Drawback: If a pod has toleration set will be scheduled on tainted node, however it doesn’t mean that it can’t go on to any other node. It doest offer pod the ability to decide or control on which node they should be placed.

Example:

Explanations:

  1. NODE-1: Only Pod1 can be scheduled as it can tolerate the taint.

  2. NODE-2: Pod1,pod2 can be scheduled as both pods have no NodeSelector to restrict them.

  3. NODE-3: pod1,pod2 can be scheduled as both have no NodeSelector to restrict them.

"'POD1 can schedule on all three nodes, not just the tainted Node1"

Nodeselector and labels: Specifically pod to decide on which node it wants to be scheduled on. To extend this capability of pod, we have NodeSelector and labels, where NodeSelctor is used at pod level with labels set and matching label at node level for scheduling on that node.This is more of pod centric approach.

Drawback:

But, the issue here is pod doesn’t have the capacity to implement operators like AND,OR and conditional like multiple nodes at a time. Just limited scope for scheduling and doesn’t offer flexibility when pods require more complex scheduling needs across multiple nodes simultaneously.

Example:

Explanation:

  1. POD-1 : Can schedule on all three nodes,
    POD-1 -----> Node-1 = It can tolerate the taint
    POD-1 -----> Node-2 = No nodeSelector restriction
    POD -1 -----> Node-3 = No nodeSelector restriction

  2. POD-2 - Can schedule on Node2 as it has nodeselector and labels set.

  3. POD-3 - Can schedule on both Node1,Node3,
    POD3 ------> Node-1 = It can tolerate the taint
    POD3 ------> Node-3 = It has nodeSelector restriction

POD-2 can specifically schedule on NODE-2 using nodeSelector and labels
POD-3 can schedule on both NODE-1,NODE-2 using the combination of nodeSelector and labels,Taints&Toleration

🤷‍♂️ Challenge

Even using the combination of taints& tolerations, and node selectors,labels we faced issues regarding pod exclusive scheduling on a specific node. While we successfully configured the pod to schedule on the desired node using these methods, we faced a challenge as the pod continued to schedule on other nodes as well.

🌟 Node Affinity

Node affinity extends the capabilities of node selectors and labels by allowing pods to specify conditions, operators, and labels to determine exclusively which node they should be scheduled on.

Example:

Explanation

  1. POD-1 - Pod1 with affinity set disk !=ssd, is able to schedule on Node-1 as it has label disk=hdd.

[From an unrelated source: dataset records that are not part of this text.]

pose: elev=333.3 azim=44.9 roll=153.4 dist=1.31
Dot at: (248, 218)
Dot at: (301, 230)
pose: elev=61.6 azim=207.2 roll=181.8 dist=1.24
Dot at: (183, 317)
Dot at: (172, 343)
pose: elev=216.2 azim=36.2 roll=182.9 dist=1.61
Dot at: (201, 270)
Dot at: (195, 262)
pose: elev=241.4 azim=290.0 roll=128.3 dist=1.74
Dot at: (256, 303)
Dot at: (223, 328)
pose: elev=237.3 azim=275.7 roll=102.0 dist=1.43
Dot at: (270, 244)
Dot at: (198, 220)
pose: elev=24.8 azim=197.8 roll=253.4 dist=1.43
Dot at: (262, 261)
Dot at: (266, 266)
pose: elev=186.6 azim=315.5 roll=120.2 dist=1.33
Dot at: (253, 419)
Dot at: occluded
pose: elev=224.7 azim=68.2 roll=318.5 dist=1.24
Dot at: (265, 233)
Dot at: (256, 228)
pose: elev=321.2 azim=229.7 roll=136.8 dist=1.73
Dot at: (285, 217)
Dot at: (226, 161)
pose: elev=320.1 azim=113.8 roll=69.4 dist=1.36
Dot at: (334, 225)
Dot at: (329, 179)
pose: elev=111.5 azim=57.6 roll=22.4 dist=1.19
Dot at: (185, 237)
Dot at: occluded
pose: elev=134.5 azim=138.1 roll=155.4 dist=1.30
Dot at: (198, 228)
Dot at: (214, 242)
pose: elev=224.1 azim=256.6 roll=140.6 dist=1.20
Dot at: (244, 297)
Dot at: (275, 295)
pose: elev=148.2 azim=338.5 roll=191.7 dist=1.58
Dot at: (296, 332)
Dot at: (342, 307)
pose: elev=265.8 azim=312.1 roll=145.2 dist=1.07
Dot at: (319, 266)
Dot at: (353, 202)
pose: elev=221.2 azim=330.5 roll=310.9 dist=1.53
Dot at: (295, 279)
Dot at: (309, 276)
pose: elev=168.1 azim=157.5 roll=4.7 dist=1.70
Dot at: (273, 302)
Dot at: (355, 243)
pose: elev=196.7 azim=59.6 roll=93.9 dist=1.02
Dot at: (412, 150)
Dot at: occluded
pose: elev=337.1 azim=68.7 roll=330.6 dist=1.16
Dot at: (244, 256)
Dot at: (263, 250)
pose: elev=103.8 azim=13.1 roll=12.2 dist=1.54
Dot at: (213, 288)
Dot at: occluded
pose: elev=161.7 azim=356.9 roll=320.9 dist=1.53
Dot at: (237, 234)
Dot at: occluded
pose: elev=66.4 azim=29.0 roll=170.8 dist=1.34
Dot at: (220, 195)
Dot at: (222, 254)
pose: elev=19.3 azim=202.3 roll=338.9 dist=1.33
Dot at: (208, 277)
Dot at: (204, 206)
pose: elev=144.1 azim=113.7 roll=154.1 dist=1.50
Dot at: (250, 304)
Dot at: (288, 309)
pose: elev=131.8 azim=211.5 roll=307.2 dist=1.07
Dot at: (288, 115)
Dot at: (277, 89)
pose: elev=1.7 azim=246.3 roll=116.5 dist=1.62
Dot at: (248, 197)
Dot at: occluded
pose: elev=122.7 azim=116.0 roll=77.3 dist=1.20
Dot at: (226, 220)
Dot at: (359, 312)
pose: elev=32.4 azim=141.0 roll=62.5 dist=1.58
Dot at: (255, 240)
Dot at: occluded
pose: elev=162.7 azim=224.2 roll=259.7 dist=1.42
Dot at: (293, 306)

  2. POD-2 - Pod2 with affinity set disk=ssd, is able to schedule on Node-2,Node-3 with matching labels disk=ssd on them.

  3. POD-3 - Pod3 with affinity set using conditional operator disk in (ssd,hdd) which means it can schedule on Node1,Node2,Node3 as matching with respective labels.

NOTE: Though the label is not matching really, but conditions of operators comes into play here while scheduling, if it meets the condition it will schedule accordingly.

Drawback:

What if the nodeaffinity label on the pod is updated or removed after it is being scheduled on the node already? Does pod get evicted like it did in taints and tolerations(noExecute)?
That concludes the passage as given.